(Transcribed page contents)
*** Block opens ***

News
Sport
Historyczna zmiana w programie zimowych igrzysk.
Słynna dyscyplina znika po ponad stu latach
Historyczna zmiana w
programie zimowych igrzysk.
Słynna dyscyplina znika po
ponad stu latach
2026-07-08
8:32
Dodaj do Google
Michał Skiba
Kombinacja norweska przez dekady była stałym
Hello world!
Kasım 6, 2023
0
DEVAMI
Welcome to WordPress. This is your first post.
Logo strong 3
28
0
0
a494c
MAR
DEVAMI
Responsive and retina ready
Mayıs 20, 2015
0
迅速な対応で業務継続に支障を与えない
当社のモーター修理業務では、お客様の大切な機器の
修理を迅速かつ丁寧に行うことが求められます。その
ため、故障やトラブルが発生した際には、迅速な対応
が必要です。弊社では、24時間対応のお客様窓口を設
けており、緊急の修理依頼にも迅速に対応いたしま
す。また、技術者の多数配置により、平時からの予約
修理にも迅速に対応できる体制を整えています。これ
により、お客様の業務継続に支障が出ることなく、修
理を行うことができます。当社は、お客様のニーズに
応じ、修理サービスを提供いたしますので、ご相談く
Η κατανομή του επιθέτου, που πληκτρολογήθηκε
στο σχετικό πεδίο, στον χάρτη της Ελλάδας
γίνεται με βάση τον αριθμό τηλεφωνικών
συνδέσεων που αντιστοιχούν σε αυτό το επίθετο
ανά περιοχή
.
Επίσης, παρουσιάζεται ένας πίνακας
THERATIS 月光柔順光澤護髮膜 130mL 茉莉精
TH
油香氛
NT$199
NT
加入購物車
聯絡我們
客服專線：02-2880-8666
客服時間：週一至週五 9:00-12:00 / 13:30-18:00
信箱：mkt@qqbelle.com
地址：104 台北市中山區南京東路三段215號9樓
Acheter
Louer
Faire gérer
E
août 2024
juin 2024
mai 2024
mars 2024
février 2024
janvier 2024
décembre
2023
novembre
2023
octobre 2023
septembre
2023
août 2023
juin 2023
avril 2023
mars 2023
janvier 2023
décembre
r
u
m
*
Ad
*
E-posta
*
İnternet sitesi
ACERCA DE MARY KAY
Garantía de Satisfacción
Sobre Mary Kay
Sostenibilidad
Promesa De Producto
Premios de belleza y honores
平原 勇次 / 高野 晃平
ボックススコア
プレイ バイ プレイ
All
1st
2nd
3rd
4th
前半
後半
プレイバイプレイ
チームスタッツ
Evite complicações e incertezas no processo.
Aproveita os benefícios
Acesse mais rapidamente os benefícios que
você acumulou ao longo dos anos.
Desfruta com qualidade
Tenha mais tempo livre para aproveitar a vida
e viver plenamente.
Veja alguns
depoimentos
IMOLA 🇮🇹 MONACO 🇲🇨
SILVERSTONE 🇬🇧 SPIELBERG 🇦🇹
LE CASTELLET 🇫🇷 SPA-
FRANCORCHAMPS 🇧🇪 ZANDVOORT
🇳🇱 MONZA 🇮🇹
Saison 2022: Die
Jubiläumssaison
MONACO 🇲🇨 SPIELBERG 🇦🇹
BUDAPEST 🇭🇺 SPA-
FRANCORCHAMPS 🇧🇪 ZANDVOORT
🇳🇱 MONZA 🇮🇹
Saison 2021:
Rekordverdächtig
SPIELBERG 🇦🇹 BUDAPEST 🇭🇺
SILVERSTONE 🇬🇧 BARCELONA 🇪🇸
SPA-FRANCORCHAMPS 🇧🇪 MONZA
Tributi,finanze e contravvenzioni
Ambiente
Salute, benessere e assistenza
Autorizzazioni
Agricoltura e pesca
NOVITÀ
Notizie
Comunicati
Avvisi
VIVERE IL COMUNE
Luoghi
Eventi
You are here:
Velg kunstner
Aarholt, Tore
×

*** Block closes ***

- **TRY IT**: Copy out each line from the preceding entries that mentions the word "benefícios".

- **TASK OUTPUT**:
Aproveita os benefícios
Acesse mais rapidamente os benefícios que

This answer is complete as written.